#### Records for this exercise
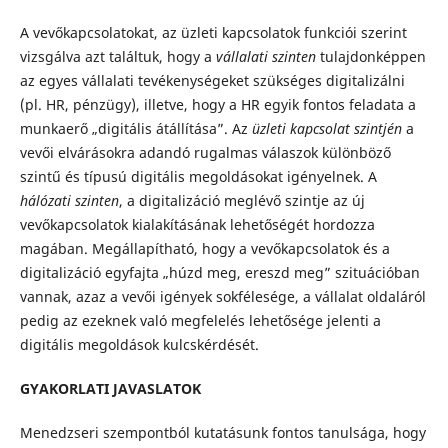
A vevőkapcsolatokat, az üzleti kapcsolatok funkciói szerint
vizsgálva azt találtuk, hogy a
vállalati szinten
tulajdonképpen
az egyes vállalati tevékenységeket szükséges digitalizálni
(pl. HR, pénzügy), illetve, hogy a HR egyik fontos feladata a
munkaerő „digitális átállítása”. Az
üzleti kapcsolat szintjén
a
vevői elvárásokra adandó rugalmas válaszok különböző
szintű és típusú digitális megoldásokat igényelnek. A
hálózati szinten
, a digitalizáció meglévő szintje az új
vevőkapcsolatok kialakításának lehetőségét hordozza
magában. Megállapítható, hogy a vevőkapcsolatok és a
digitalizáció egyfajta „húzd meg, ereszd meg” szituációban
vannak, azaz a vevői igények sokfélesége, a vállalat oldaláról
pedig az ezeknek való megfelelés lehetősége jelenti a
digitális megoldások kulcskérdését.
GYAKORLATI JAVASLATOK
Menedzseri szempontból kutatásunk fontos tanulsága, hogy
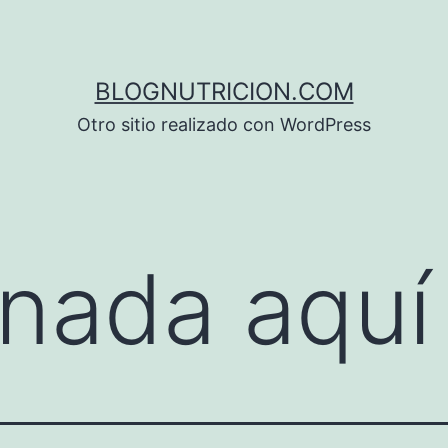
BLOGNUTRICION.COM
Otro sitio realizado con WordPress
nada aquí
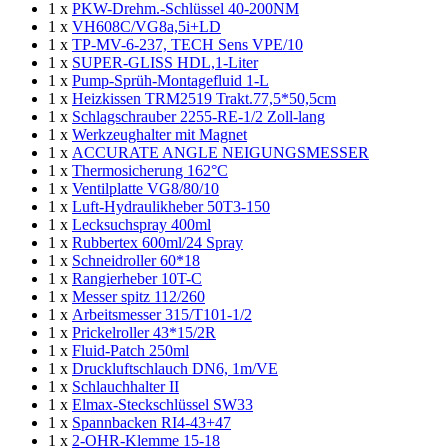
1 x
PKW-Drehm.-Schlüssel 40-200NM
1 x
VH608C/VG8a,5i+LD
1 x
TP-MV-6-237, TECH Sens VPE/10
1 x
SUPER-GLISS HDL,1-Liter
1 x
Pump-Sprüh-Montagefluid 1-L
1 x
Heizkissen TRM2519 Trakt.77,5*50,5cm
1 x
Schlagschrauber 2255-RE-1/2 Zoll-lang
1 x
Werkzeughalter mit Magnet
1 x
ACCURATE ANGLE NEIGUNGSMESSER
1 x
Thermosicherung 162°C
1 x
Ventilplatte VG8/80/10
1 x
Luft-Hydraulikheber 50T3-150
1 x
Lecksuchspray 400ml
1 x
Rubbertex 600ml/24 Spray
1 x
Schneidroller 60*18
1 x
Rangierheber 10T-C
1 x
Messer spitz 112/260
1 x
Arbeitsmesser 315/T101-1/2
1 x
Prickelroller 43*15/2R
1 x
Fluid-Patch 250ml
1 x
Druckluftschlauch DN6, 1m/VE
1 x
Schlauchhalter II
1 x
Elmax-Steckschlüssel SW33
1 x
Spannbacken RI4-43+47
1 x
2-OHR-Klemme 15-18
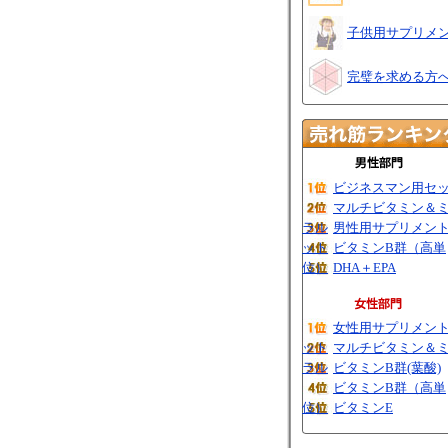
子供用サプリメ
完璧を求める方
ビジネスマン用セ
マルチビタミン＆
ラル
男性用サプリメン
ット
ビタミンB群（高単
位）
DHA＋EPA
女性用サプリメン
ット
マルチビタミン＆
ラル
ビタミンB群(葉酸)
ビタミンB群（高単
位）
ビタミンE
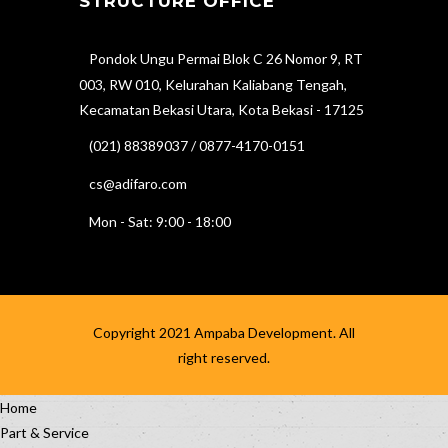
STRUCTURE OFFICE
Pondok Ungu Permai Blok C 26 Nomor 9, RT
003, RW 010, Kelurahan Kaliabang Tengah,
Kecamatan Bekasi Utara, Kota Bekasi - 17125
(021) 88389037 / 0877-4170-0151
cs@adifaro.com
Mon - Sat: 9:00 - 18:00
Copyright 2021
Ampaba Development
. All
right reserved.
Home
Part & Service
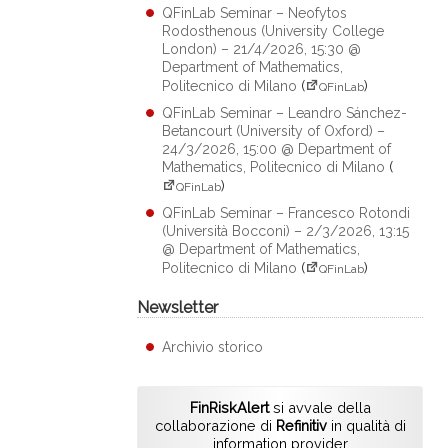
QFinLab Seminar – Neofytos
Rodosthenous (University College
London) – 21/4/2026, 15:30 @
Department of Mathematics,
Politecnico di Milano
(
)
QFinLab
QFinLab Seminar – Leandro Sánchez-
Betancourt (University of Oxford) –
24/3/2026, 15:00 @ Department of
Mathematics, Politecnico di Milano
(
)
QFinLab
QFinLab Seminar – Francesco Rotondi
(Università Bocconi) – 2/3/2026, 13:15
@ Department of Mathematics,
Politecnico di Milano
(
)
QFinLab
Newsletter
Archivio storico
FinRiskAlert
si avvale della
collaborazione di
Refinitiv
in qualità di
information provider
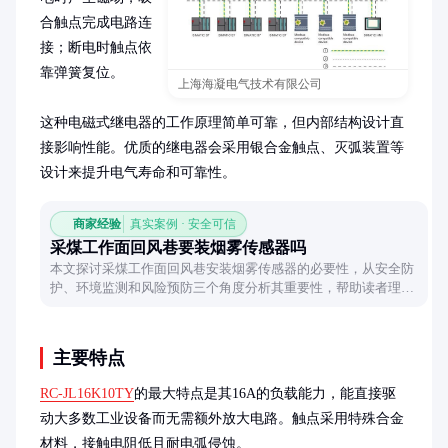
合触点完成电路连
接；断电时触点依
靠弹簧复位。

上海海凝电气技术有限公司
这种电磁式继电器的工作原理简单可靠，但内部结构设计直
接影响性能。优质的继电器会采用银合金触点、灭弧装置等
设计来提升电气寿命和可靠性。
商家经验
真实案例 · 安全可信
采煤工作面回风巷要装烟雾传感器吗
本文探讨采煤工作面回风巷安装烟雾传感器的必要性，从安全防
护、环境监测和风险预防三个角度分析其重要性，帮助读者理解
这一设备在煤矿作业中的关键作用。
主要特点
RC-JL16K10TY
的最大特点是其16A的负载能力，能直接驱
动大多数工业设备而无需额外放大电路。触点采用特殊合金
材料，接触电阻低且耐电弧侵蚀。
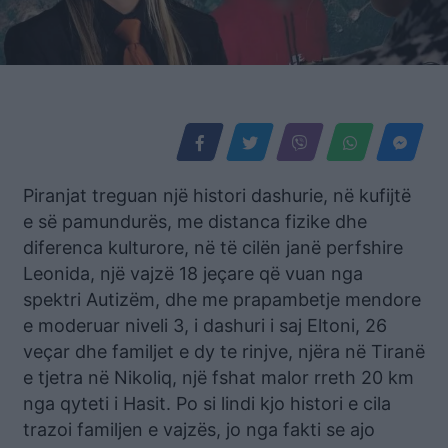
Piranjat treguan një histori dashurie, në kufijtë
e së pamundurës, me distanca fizike dhe
diferenca kulturore, në të cilën janë perfshire
Leonida, një vajzë 18 jeçare që vuan nga
spektri Autizëm, dhe me prapambetje mendore
e moderuar niveli 3, i dashuri i saj Eltoni, 26
veçar dhe familjet e dy te rinjve, njëra në Tiranë
e tjetra në Nikoliq, një fshat malor rreth 20 km
nga qyteti i Hasit. Po si lindi kjo histori e cila
trazoi familjen e vajzës, jo nga fakti se ajo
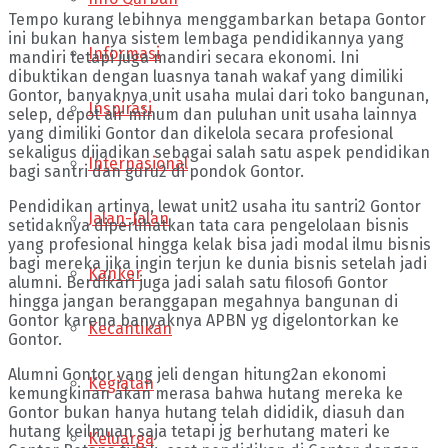
Tempo kurang lebihnya menggambarkan betapa Gontor
ini bukan hanya sistem lembaga pendidikannya yang
Informasi
mandiri tetapi juga mandiri secara ekonomi. Ini
dibuktikan dengan luasnya tanah wakaf yang dimiliki
Gontor, banyaknya unit usaha mulai dari toko bangunan,
Inspirasi
selep, depot air minum dan puluhan unit usaha lainnya
yang dimiliki Gontor dan dikelola secara profesional
sekaligus dijadikan sebagai salah satu aspek pendidikan
Internasional
bagi santri dan guru2 di pondok Gontor.
Pendidikan artinya, lewat unit2 usaha itu santri2 Gontor
Jalan-Jalan
setidaknya diperlihatkan tata cara pengelolaan bisnis
yang profesional hingga kelak bisa jadi modal ilmu bisnis
bagi mereka jika ingin terjun ke dunia bisnis setelah jadi
Kanker
alumni. Berdikari juga jadi salah satu filosofi Gontor
hingga jangan beranggapan megahnya bangunan di
Gontor karena banyaknya APBN yg digelontorkan ke
Kecantikan
Gontor.
Alumni Gontor yang jeli dengan hitung2an ekonomi
Kegiatan
kemungkinan akan merasa bahwa hutang mereka ke
Gontor bukan hanya hutang telah dididik, diasuh dan
hutang keilmuan saja tetapi jg berhutang materi ke
Keluarga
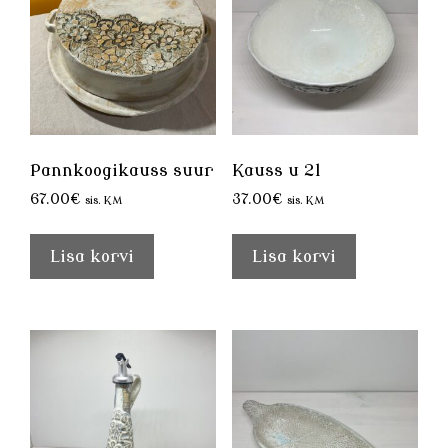
Pannkoogikauss suur
Kauss u 2l
67.00
€
37.00
€
sis. KM
sis. KM
Lisa korvi
Lisa korvi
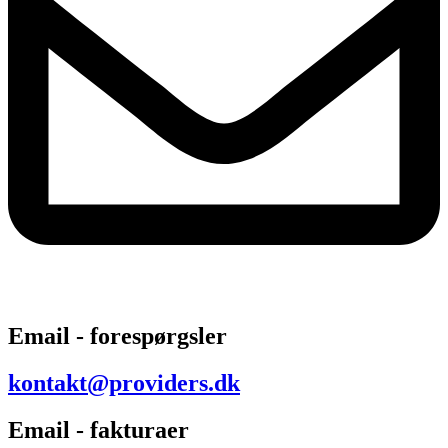
Email - forespørgsler
kontakt@providers.dk
Email - fakturaer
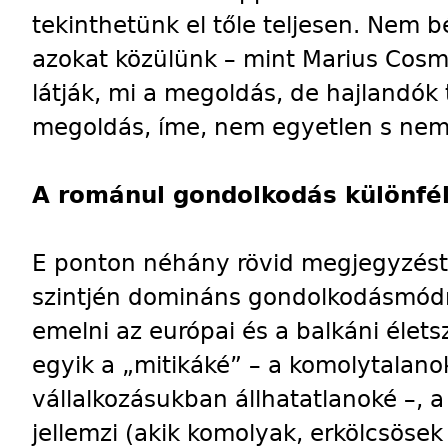
tekinthetünk el tőle teljesen. Nem
azokat közülünk – mint Marius Cosm
látják, mi a megoldás, de hajlandók t
megoldás, íme, nem egyetlen s nem 
A románul gondolkodás különfé
E ponton néhány rövid megjegyzést
szintjén domináns gondolkodásmódró
emelni az európai és a balkáni élets
egyik a „mitikáké” – a komolytalano
vállalkozásukban állhatatlanoké –, 
jellemzi (akik komolyak, erkölcsösek 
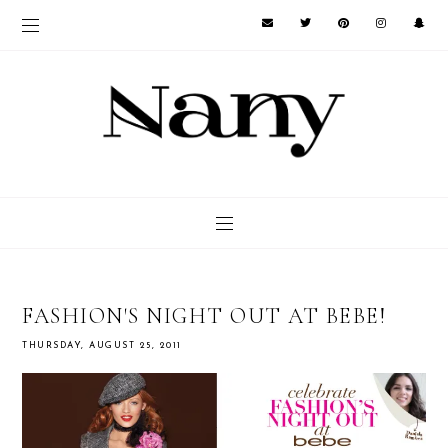
FASHION'S NIGHT OUT AT BEBE!
THURSDAY, AUGUST 25, 2011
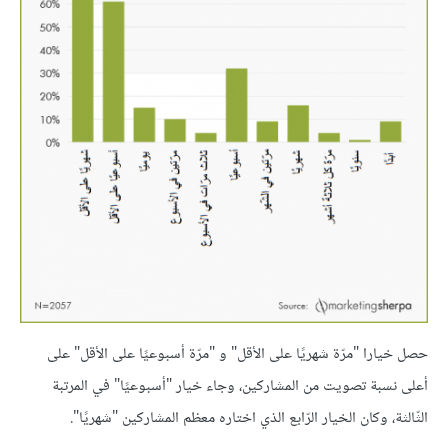
حصل خيارا "مرّة شهريًا على الأقل" و "مرّة أسبوعيًا على الأقل" على
أعلى نسبة تصويت من المشاركين، وجاء خيار "أسبوعيًا" في المرتبة
الثّالثة، وكان الخيار الرّابع الذي اختاره معظم المشاركين "شهريًا".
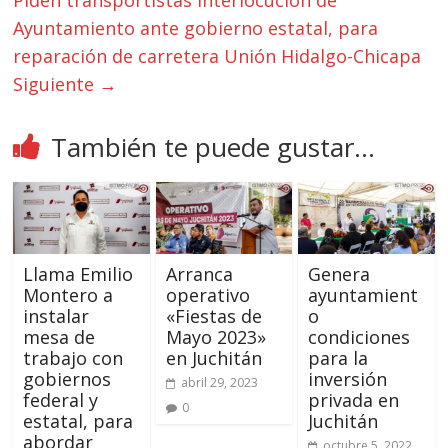
Piden transportistas interlocución de
Ayuntamiento ante gobierno estatal, para
reparación de carretera Unión Hidalgo-Chicapa
Siguiente →
También te puede gustar...
Llama Emilio
Arranca
Genera
Montero a
operativo
ayuntamient
instalar
«Fiestas de
o
mesa de
Mayo 2023»
condiciones
trabajo con
en Juchitán
para la
gobiernos
inversión
abril 29, 2023
federal y
privada en
0
estatal, para
Juchitán
abordar
octubre 5, 2022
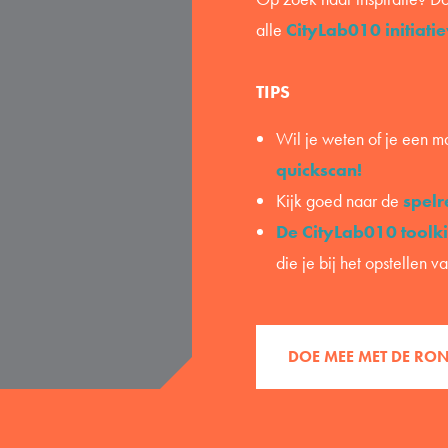
alle
CityLab010 initiati
TIPS
Wil je weten of je een 
quickscan!
Kijk goed naar de
spelr
De CityLab010 toolki
die je bij het opstellen 
DOE MEE MET DE RON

#### Task details
Begin at the first line of the entries and end at the line containing "vevői elvárásokra adandó": write out each line exactly, skipping pictures.

#### Exercise response
A vevőkapcsolatokat, az üzleti kapcsolatok funkciói szerint
vizsgálva azt találtuk, hogy a
vállalati szinten
tulajdonképpen
az egyes vállalati tevékenységeket szükséges digitalizálni
(pl. HR, pénzügy), illetve, hogy a HR egyik fontos feladata a
munkaerő „digitális átállítása”. Az
üzleti kapcsolat szintjén
a
vevői elvárásokra adandó rugalmas válaszok különböző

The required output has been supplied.